▶ [WHAT YOU HAVE TO DO]: Filter the entries below, keeping only lines with the word "ring".

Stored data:
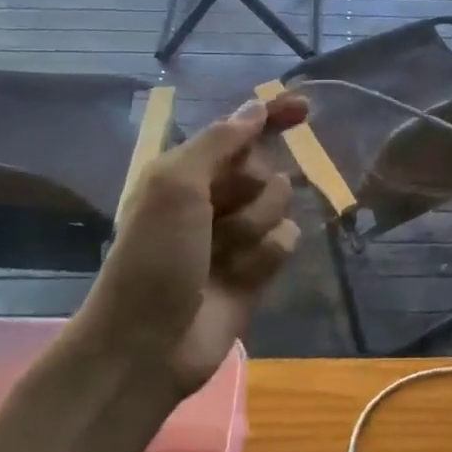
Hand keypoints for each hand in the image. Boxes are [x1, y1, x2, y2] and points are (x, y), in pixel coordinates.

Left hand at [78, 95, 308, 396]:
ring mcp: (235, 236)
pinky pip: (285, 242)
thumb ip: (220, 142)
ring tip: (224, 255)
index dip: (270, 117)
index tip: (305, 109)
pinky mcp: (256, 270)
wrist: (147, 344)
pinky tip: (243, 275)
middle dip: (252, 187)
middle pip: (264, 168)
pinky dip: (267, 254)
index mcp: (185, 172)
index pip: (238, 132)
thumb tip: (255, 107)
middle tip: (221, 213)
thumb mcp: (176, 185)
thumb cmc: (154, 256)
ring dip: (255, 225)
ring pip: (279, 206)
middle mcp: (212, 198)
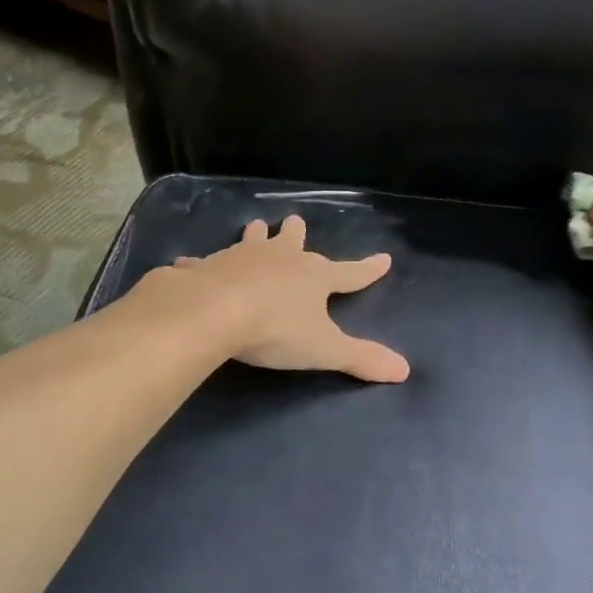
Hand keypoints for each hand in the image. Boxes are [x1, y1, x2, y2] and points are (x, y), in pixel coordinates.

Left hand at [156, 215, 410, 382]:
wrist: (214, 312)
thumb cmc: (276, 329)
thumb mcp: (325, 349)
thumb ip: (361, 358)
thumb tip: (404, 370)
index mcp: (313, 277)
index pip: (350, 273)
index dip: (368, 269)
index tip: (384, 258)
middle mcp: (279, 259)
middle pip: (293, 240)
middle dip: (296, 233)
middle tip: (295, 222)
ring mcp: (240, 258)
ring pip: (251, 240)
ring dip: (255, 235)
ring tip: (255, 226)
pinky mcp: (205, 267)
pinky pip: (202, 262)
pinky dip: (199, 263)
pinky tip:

▶ [TASK OUTPUT]:
ring mcp: (235, 236)
ring tip: (224, 255)
ring dip: (255, 225)
ring pip: (279, 206)
ring mcp: (240, 258)
ring pip: (251, 240)
ring dip: (255, 235)
ring tip: (255, 226)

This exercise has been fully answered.